→ What you have to do:
Every entry below must appear again, exactly as written.

→ Exercise input:

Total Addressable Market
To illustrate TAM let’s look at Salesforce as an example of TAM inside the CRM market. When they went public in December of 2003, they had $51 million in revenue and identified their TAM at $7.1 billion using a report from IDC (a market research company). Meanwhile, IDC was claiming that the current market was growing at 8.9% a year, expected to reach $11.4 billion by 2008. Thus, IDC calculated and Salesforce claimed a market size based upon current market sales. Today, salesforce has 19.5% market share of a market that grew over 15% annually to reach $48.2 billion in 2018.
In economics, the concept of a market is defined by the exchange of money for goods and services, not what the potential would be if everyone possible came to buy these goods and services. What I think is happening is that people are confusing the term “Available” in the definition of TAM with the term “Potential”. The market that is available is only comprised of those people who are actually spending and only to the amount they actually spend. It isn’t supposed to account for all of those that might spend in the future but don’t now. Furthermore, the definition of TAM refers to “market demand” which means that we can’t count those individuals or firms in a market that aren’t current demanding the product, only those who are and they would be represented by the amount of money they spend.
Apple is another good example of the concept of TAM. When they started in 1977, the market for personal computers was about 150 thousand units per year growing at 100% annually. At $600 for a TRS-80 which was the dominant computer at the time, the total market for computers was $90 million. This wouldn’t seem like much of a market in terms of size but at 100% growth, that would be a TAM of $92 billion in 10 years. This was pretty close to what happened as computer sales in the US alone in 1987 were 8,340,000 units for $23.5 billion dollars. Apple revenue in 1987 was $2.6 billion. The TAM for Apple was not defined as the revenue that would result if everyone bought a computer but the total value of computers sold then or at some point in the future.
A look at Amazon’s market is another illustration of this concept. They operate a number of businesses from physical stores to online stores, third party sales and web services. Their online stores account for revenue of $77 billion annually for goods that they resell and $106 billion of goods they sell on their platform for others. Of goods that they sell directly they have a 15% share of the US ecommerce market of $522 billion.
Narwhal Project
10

→ Response to this exercise:
Total Addressable Market
To illustrate TAM let’s look at Salesforce as an example of TAM inside the CRM market. When they went public in December of 2003, they had $51 million in revenue and identified their TAM at $7.1 billion using a report from IDC (a market research company). Meanwhile, IDC was claiming that the current market was growing at 8.9% a year, expected to reach $11.4 billion by 2008. Thus, IDC calculated and Salesforce claimed a market size based upon current market sales. Today, salesforce has 19.5% market share of a market that grew over 15% annually to reach $48.2 billion in 2018.
In economics, the concept of a market is defined by the exchange of money for goods and services, not what the potential would be if everyone possible came to buy these goods and services. What I think is happening is that people are confusing the term “Available” in the definition of TAM with the term “Potential”. The market that is available is only comprised of those people who are actually spending and only to the amount they actually spend. It isn’t supposed to account for all of those that might spend in the future but don’t now. Furthermore, the definition of TAM refers to “market demand” which means that we can’t count those individuals or firms in a market that aren’t current demanding the product, only those who are and they would be represented by the amount of money they spend.
Apple is another good example of the concept of TAM. When they started in 1977, the market for personal computers was about 150 thousand units per year growing at 100% annually. At $600 for a TRS-80 which was the dominant computer at the time, the total market for computers was $90 million. This wouldn’t seem like much of a market in terms of size but at 100% growth, that would be a TAM of $92 billion in 10 years. This was pretty close to what happened as computer sales in the US alone in 1987 were 8,340,000 units for $23.5 billion dollars. Apple revenue in 1987 was $2.6 billion. The TAM for Apple was not defined as the revenue that would result if everyone bought a computer but the total value of computers sold then or at some point in the future.
A look at Amazon’s market is another illustration of this concept. They operate a number of businesses from physical stores to online stores, third party sales and web services. Their online stores account for revenue of $77 billion annually for goods that they resell and $106 billion of goods they sell on their platform for others. Of goods that they sell directly they have a 15% share of the US ecommerce market of $522 billion.
Narwhal Project
10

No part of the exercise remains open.